• _SOAL PEMAHAMAN_
A) Menurut bacaan tentang nama alias, nama alias apa yang dipakai Uus Rusmiadi sebagai pengganti nama Oking?
B) Teruskan bacaan tentang nama alias mulai dari kalimat terakhirnya.

+++ BACAAN UNTUK DITELAAH

Nama alias ini akan diperlakukan sama dengan nama sebenarnya. Sebagai sebuah identitas yang baru, nama alias ini banyak tertulis di tembok-tembok pinggiran jalan. Hal ini menunjukan adanya exsistensi si penyandang nama tersebut. Penulisan nama di tembok tersebut biasanya dimaknai akan keberadaan nama seseorang/kelompok di wilayah tersebut. Jika nama alias tersebut perlakukan tidak baik (di coret), maka si penyandang akan merasa tersinggung (Wibowo, 2001:46).
Seperti halnya kasus pencoretan nama Galing (Ichwan Nurhakim), dalam waktu beberapa minggu beliau masih mencari orang yang sudah mencoret namanya. Untung saja orang yang sudah mencoret nama galing tersebut tidak ketahuan. Karena perkelahian pasti akan terjadi, saat sebuah nama alias di coret. Ichwan mengungkapkan :
“Pencoretan nama saya, saya anggap orang tersebut sudah nantangin. Dengan mencoret nama galling berarti orang tersebut tidak lagi menganggap akan adanya diri saya di kampung sini. Untung aja tuh yang mencoretnya tidak ketemu, kalau ketemu saya tanyain maksudnya apa”.

Keberadaan nama alias di masyarakat balaraja sudah menjadi hal yang sangat umum berlaku di masyarakat. Di setiap desa, nama alias ini selalu disandang oleh para remaja. Oleh karenanya satu orang bisa memiliki beberapa nama misalkan nama Uus Rusmiadi nama panggilan di rumah Uus sementara nama panggilan di lingkungan pergaulan menggunakan nama Oking. Setelah ada orang dari kampung lain menggunakan nama yang sama kemudian mempunyai masalah dengan perempuan yang di cari malah Uus Oking bukan yang membuat masalah yang namanya Wawan Oking karena kasus tersebut akhirnya Uus Oking ini mengganti lagi nama aliasnya dengan nama Penyu. Nama Ahmad Junaedi, di rumah panggilannya Une sementara di luar di panggil Jambrong.

++++++
+++ INFORMASI YANG TERSEDIA

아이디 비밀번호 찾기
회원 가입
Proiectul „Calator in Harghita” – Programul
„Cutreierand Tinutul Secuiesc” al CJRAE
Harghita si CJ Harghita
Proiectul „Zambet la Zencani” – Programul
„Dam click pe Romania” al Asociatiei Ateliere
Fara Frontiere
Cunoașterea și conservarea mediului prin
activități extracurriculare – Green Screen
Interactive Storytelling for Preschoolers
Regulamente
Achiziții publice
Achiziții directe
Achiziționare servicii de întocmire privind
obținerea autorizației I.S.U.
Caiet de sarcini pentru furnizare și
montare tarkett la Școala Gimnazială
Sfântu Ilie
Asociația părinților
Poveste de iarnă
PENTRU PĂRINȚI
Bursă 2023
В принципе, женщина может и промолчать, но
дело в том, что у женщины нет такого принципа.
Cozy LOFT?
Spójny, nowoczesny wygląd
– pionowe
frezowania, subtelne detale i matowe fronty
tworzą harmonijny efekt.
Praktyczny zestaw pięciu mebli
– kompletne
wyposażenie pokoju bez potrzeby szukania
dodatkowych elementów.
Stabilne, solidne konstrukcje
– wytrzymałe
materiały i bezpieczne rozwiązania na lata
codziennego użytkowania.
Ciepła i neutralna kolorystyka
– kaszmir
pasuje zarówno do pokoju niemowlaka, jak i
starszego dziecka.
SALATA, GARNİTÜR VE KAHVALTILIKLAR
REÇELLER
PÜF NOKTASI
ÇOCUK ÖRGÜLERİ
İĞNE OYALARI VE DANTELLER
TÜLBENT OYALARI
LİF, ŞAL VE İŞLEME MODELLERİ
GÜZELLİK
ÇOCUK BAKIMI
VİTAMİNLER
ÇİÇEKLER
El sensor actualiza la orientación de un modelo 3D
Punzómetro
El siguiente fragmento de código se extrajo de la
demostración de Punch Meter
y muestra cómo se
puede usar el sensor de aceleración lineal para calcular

++++++

• _HASIL LATIHAN_
A) Penyu.

B)
Nama Muhamad Rahmat dirumahnya di panggil nama Mamat, sementara di luar di panggil dengan nama Karyo. Nama Karyo awalnya hanya berlaku di teman-teman sebayanya, sebagai seorang anak yang punya kelompok bermain sendiri yang terdiri dari 3 orang. Mengingat pada saat itu ada Grup Lawak Patrio, kemudian mereka mengganti namanya mengikuti grup lawak. Nama-nama yang di sandang pada saat itu Karyo untuk menyebut nama Muhamad Rahmat, Karso untuk mengganti nama Ahmad Wasiudin dan Karsa untuk menyebut nama Abdul Ra’uf Rohim. Dalam perkembangannya justru hanya nama Karyo yang lebih terkenal dan menggantikan nama panggilan, sementara nama-nama yang lain tidak terkenal dan mereka tidak lagi mengenakan nama alias itu. Sepertinya nama alias ini dijadikan salah satu pra-syarat bagi seseorang untuk bergabung ke dalam komunitas yang lebih besar di masyarakat.
Wilayah sosial lainnya, nama profesi digunakan oleh masyarakat untuk menyebutkan seseorang yang bergerak sesui dengan perannya di masyarakat. Seseorang akan di panggil dengan nama Tad (Ustad) bila orang tersebut dianggap memiliki pemahaman keagamaan yang cukup. Nama Ustad adalah gelar diberikan oleh masyarakat setelah seseorang menamatkan dalam belajarnya di bidang keagamaan dan mengaflikasikannya di masyarakat. Seseorang akan di sebut dengan gelar Kiyai apabila para santri yang sudah keluar dari pesantrennya banyak yang jadi Ustad dan menyebarkan Syi’ar agama di masyarakat.
Penggunaan nama profesi biasanya dilakukan untuk memanggil sekaligus menghargai dan menghormati sebuah bidang yang dikerjakan. Bila seseorang yang berpropesi sebagai pengajar, biasanya dipanggil dengan menggunakan Ru (Guru). Sementara bila bagi para Polisi/TNI biasanya panggilan akan lebih mengarah kepada nama jabatan dan pangkatnya. Misalkana saja seseorang memiliki pangkat Sersan, biasanya di panggil dengan kata San. Bagi yang memiliki pangkat diatas kapten biasanya di panggil dengan kata Ndan (Komandan). Penggunaan nama panggilan Dok (Dokter) juga berlaku di masyarakat.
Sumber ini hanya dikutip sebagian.